Discussion
Effective
interventions for treating patients with SARS-CoV-2 infection are still
urgently needed. While benefit of Kaletra and interferon alpha-2b was
suggested by preclinical studies, the present study showed that neither
interferon alfa-2b nor Kaletra plus interferon alfa-2b added to standard
care were not associated with the duration of oxygen-support requirement
and virus clearance time compared with standard care alone. The question
of whether interferon alfa-2b or Kaletra plus interferon alpha-2b
treatment could have clinical benefit in COVID-19 is an critical crucial
one that requires further study.
Prior
research from Y. Arabi el showed that Kaletra/interferon therapy were
not associated with clinical improvement or CoV RNA clearance, which are
consistent with our study13, 17,
18.
Besides,
the Society of Critical Care Medicine provides recommendation against of
use Kaletra in critically ill COVID-19 patients19.

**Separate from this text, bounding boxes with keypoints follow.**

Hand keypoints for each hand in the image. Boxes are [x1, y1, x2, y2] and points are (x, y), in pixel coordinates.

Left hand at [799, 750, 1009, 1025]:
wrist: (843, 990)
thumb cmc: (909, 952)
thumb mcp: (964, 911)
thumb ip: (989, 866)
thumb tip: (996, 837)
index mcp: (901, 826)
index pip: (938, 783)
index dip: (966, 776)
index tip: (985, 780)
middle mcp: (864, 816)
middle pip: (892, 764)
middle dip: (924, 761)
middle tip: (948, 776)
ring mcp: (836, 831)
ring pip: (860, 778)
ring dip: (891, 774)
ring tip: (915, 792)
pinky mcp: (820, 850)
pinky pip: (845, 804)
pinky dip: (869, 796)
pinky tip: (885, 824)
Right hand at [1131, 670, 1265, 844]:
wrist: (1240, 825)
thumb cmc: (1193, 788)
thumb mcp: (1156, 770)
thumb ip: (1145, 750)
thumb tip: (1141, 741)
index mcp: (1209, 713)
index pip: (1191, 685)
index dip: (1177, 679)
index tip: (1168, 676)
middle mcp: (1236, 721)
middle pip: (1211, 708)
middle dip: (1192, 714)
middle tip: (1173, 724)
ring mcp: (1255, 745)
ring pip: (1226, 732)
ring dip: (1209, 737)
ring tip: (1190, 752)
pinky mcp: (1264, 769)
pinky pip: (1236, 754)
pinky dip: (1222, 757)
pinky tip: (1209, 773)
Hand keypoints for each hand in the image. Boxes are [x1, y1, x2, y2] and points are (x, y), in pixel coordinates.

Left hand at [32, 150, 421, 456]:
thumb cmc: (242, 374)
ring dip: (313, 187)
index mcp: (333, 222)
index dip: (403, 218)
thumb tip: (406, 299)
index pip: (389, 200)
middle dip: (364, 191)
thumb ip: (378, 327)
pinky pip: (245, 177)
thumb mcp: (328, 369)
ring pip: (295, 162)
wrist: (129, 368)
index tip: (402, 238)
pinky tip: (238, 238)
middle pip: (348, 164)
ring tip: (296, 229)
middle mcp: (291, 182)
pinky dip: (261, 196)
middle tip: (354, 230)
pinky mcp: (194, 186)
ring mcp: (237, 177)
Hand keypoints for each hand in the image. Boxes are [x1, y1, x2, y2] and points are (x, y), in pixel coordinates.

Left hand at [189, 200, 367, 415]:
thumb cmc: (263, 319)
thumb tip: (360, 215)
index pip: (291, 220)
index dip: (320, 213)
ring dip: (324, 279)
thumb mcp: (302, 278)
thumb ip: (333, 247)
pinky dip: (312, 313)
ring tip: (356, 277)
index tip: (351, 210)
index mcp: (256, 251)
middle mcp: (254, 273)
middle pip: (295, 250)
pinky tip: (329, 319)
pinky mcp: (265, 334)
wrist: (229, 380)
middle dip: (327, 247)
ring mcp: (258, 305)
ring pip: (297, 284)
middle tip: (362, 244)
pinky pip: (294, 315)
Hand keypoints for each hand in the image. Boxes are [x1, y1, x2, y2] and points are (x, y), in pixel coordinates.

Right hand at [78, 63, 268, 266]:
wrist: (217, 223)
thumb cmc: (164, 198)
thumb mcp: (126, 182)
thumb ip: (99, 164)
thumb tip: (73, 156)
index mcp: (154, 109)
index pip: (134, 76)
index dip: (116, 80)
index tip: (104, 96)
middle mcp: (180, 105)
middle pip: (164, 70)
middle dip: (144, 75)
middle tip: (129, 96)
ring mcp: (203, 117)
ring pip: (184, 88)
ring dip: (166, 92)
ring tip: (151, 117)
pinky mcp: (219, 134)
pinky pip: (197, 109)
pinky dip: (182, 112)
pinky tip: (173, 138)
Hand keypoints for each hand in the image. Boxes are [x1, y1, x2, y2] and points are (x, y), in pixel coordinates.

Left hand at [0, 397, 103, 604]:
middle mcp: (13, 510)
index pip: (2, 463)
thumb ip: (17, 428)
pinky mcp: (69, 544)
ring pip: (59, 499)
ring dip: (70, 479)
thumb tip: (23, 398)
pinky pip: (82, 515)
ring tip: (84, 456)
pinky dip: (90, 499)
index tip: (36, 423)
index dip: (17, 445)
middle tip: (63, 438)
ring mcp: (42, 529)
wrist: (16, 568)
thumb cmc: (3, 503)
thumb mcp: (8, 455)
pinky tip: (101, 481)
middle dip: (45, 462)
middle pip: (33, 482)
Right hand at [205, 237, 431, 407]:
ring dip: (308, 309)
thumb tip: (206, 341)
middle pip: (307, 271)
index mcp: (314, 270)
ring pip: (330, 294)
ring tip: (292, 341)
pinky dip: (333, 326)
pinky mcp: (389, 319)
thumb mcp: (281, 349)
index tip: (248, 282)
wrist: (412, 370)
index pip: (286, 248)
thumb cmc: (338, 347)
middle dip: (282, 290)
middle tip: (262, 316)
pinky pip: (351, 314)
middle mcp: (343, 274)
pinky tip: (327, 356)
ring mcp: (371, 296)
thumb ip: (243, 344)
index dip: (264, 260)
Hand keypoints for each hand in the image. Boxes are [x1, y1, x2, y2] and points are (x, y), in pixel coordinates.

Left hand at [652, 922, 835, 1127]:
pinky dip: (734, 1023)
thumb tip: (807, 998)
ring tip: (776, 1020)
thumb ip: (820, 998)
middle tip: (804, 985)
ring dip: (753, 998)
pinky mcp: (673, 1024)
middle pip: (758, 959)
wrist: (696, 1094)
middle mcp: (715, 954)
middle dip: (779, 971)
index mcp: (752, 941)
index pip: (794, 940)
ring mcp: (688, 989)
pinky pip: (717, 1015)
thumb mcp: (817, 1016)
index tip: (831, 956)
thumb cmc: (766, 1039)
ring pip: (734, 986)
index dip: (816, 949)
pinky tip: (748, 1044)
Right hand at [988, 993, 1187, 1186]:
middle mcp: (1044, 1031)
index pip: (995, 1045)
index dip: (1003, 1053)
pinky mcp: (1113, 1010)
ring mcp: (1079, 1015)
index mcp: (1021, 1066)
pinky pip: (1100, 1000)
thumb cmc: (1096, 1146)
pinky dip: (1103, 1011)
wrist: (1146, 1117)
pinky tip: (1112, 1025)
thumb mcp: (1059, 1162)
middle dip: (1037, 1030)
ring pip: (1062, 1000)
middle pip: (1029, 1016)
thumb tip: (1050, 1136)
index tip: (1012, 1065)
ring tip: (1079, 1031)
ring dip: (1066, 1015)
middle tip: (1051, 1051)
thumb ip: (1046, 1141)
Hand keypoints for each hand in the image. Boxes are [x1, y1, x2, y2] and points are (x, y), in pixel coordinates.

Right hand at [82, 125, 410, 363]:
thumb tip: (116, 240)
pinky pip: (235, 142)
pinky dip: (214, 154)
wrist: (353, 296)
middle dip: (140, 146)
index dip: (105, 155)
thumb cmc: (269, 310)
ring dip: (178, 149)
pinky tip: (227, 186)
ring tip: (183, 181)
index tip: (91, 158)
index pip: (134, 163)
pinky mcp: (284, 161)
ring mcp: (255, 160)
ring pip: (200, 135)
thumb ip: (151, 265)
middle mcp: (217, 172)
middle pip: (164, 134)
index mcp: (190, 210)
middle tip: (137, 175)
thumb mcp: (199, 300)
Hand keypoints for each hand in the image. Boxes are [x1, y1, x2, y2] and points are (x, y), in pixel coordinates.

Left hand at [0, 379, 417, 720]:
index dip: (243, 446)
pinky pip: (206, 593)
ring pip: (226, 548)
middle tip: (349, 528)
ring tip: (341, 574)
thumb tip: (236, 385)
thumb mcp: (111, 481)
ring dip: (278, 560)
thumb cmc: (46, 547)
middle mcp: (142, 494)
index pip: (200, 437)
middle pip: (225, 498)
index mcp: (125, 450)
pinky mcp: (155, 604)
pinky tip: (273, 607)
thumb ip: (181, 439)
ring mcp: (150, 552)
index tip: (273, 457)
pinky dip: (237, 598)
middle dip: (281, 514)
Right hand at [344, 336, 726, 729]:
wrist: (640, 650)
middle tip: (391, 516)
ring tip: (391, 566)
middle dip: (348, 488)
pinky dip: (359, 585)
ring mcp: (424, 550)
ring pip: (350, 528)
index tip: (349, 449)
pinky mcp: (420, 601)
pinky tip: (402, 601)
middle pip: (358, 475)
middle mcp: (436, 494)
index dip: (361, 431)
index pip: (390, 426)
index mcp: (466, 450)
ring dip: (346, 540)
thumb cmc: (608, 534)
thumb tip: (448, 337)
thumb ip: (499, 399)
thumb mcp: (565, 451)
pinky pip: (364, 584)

However, previous studies also showed Kaletra and interferon alfa-2b
have benefits in clinical improvement for patients with SARS-CoV and
MERS-CoV infection10-12, 20. The reasons for the
similar treatment with different results of clinical outcome and viral
RNA clearance are uncertain. The nonrandomized design, differences of
baseline characteristics, and small sample sizes might be the related to
the inconsistency. Additionally, owing to the nonstandard initiation of
therapy, such research are prone to two biases: indication bias and
immortal time bias.
To assess safety profile of interferon alfa-2b
and
Kaletra plus
interferon
alfa-2b, the incidence of nausea, diarrhea, rash and levels of WBC
count, neutrophil count, hemoglobin, platelet count, alanine
aminotransferase, bilirubin, and creatinine kinase were compared and no
differences were observed among the 3 groups over the hospitalization
stay. Of note, we found that the incidence of increased
creatine
kinase were higher in patients treated with interferon alfa-2b
or
Kaletra plus interferon alfa-2b than in standard care group. This change
may be related to interferon alpha-2b therapy, which is in accordance
with the previous reports21, 22. Otherwise, recent
research from Yanchao Pan et al consider that the increased creatine
kinase is correlate with virus23 . Further studies
might confirm or exclude the cause of creatinine kinase through in vitro
or animal trails.
The retrospective, non-randomized nature is the limitations of this
study. Inevitably, selection and unmeasured confounding bias couldn’t be
excluded completely. Further interventions should be evaluated ideally
in randomized, controlled clinical trials. Otherwise, such methods are
generally accepted to not always be practical in the emerging context.
The small number of control group is another limitation of this study.
Thus, further research should enlarge the sample size to make the
results more accurate.
In patients with confirmed SARS-CoV-2 infection, no benefit was observed
with interferon alfa-2b and Kaletra plus interferon alfa-2b treatment
beyond standard care. Further trials
in appropriately randomized design may contribute to validate the
effective role and safety profile of the test drugs.